“Muitas pessoas nunca fizeram um donativo”, mas a verdade é que as instituições que desenvolvem o seu trabalho na área social e dos direitos humanos precisam das contribuições dos cidadãos para não ficarem dependentes de fundos ou de apoios que podem terminar a qualquer momento. Esta ideia foi defendida por Joana Brandão, consultora com larga experiência na angariação de fundos para organizações não governamentais, no âmbito de um jantar-palestra organizado pelo Rotary Club de Abrantes (RCA), no dia 18 de fevereiro.
Joana Brandão, com quase 20 anos de experiência em organizações como a Amnistia Internacional, Portugal com ACNUR e as Aldeias de Crianças SOS, esteve em Abrantes a convite do presidente do RCA, Isidro Bernardino, para falar sobre “Direitos Humanos – Trabalho das Organizações e a Importância dos Fundos”. De uma forma muito clara, explicou que a sustentabilidade interna deste tipo de organizações é fundamental: “A angariação de fundos é mais do que apenas uma forma das organizações sem fins lucrativos angariarem dinheiro; é uma ferramenta essencial que suporta as suas atividades principais.”
A consultora defendeu que a questão da angariação de fundos pode não ser um tema tão apelativo como o trabalho no terreno, mas o certo é que a sua concretização origina mais impacto, mais motivação nas equipas, mais projetos e mais beneficiários.
Por outro lado, “sem fundos adequados, as organizações sem fins lucrativos podem ter dificuldades em manter as suas operações, o que pode levar a reduções de pessoal ou mesmo a encerramentos”. Ou seja, “a angariação de fundos garante que podem continuar a sua missão mesmo perante desafios financeiros”.

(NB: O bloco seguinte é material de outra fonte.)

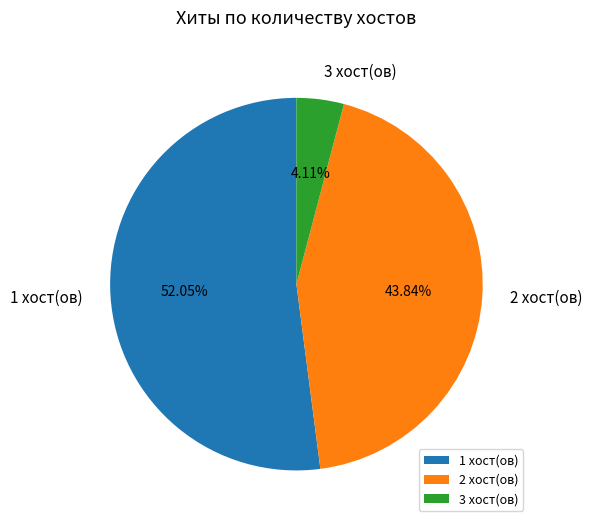

What is the largest slice in the pie chart?

1 хост(ов)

As campanhas pontuais, como é o caso da consignação do IRS ou da doação de heranças são muito importantes para as organizações sem fins lucrativos, mas Joana Brandão sublinhou a importância dos donativos regulares. São estes que permitem assegurar o funcionamento contínuo dos organismos que trabalham na área social, a começar pelo pagamento dos salários e das despesas correntes.

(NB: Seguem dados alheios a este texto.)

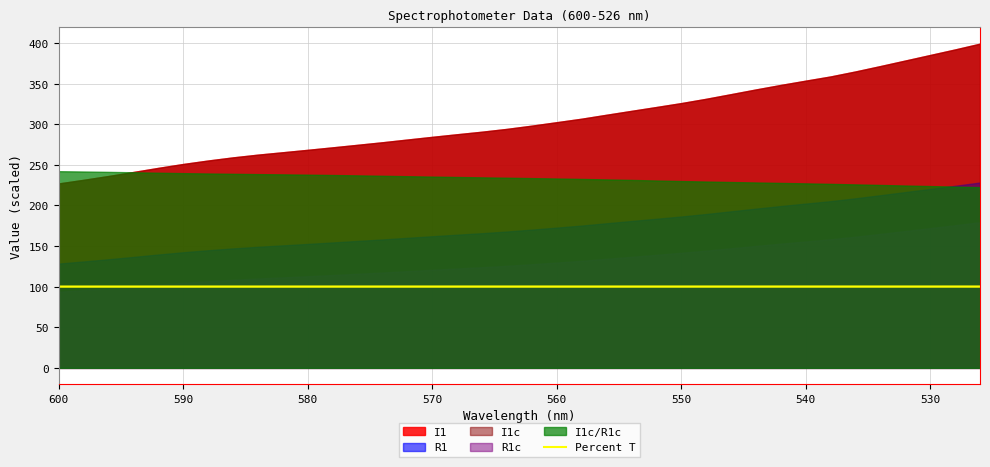

What is the minimum value shown in the chart?

100.2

O que acontece é que muitas vezes quem está a desenvolver este tipo de trabalho não tem ferramentas nem competências para desenvolver estratégias de angariação de fundos.
Joana Brandão, que tanto desenvolve campanhas de Marketing como cria e implementa estratégias de comunicação nas Redes Sociais para conseguir donativos para instituições sem fins lucrativos, considera que quando se pede um contributo financeiro aos cidadãos se está a dar-lhes “a oportunidade de se envolverem numa causa na qual acreditam”.
Quando o debate se abriu aos participantes no jantar-palestra surgiu uma questão fundamental: como é que se pode confiar nas instituições que pedem donativos? A resposta de Joana Brandão passou pela importância de as organizações saberem transmitir “credibilidade e transparência”.
Sugeriu ao cidadão comum interessado em fazer donativos que, em caso de dúvida, consulte as informações públicas das organizações, uma vez que estas têm de demonstrar o trabalho desenvolvido e de prestar contas através de relatórios. No caso das organizações com uma dimensão muito grande será mais fácil aferir, mas as organizações de menor dimensão também precisam de apoios, defendeu a consultora. Neste caso, a proximidade permitirá conhecer o trabalho desenvolvido, por exemplo, através de pessoas conhecidas.
Questionada sobre a sua disponibilidade para ajudar as instituições de solidariedade social da região a definir uma estratégia de angariação de fundos, Joana Brandão mostrou-se claramente recetiva. Considera que teve o privilégio de aprender muito nas organizações com as quais já colaborou e que agora tem “o dever de retribuir”.





Esta palestra foi organizada pelo RCA no âmbito das celebrações dos 120 anos do movimento rotário que o Distrito 1960 decidiu promover. Para o respetivo governador, Paulo Taveira de Sousa, a angariação de fundos é um assunto também pertinente para este movimento, uma vez que os clubes rotários contam com a colaboração de toda a comunidade para concretizar as suas causas.
No fundo, trata-se de mostrar que “o futuro do mundo depende de cada um de nós”.


Como um clube, associação ou ONG pode angariar fundos? Com altruísmo *.
É só fazer as contas… Para obter 60, 50 ou 40 mil euros? São 50 associados beneméritos a prescindir anualmente, por exemplo, de uma semana, fim de semana de férias ou alguns jantares fora e doar 1200, 1000 ou 800 euros.
* Altruísmo in Dicionário on-line Infopédia: “orientação de quem procura garantir o bem de outro(s), mesmo se à custa dos próprios interesses”.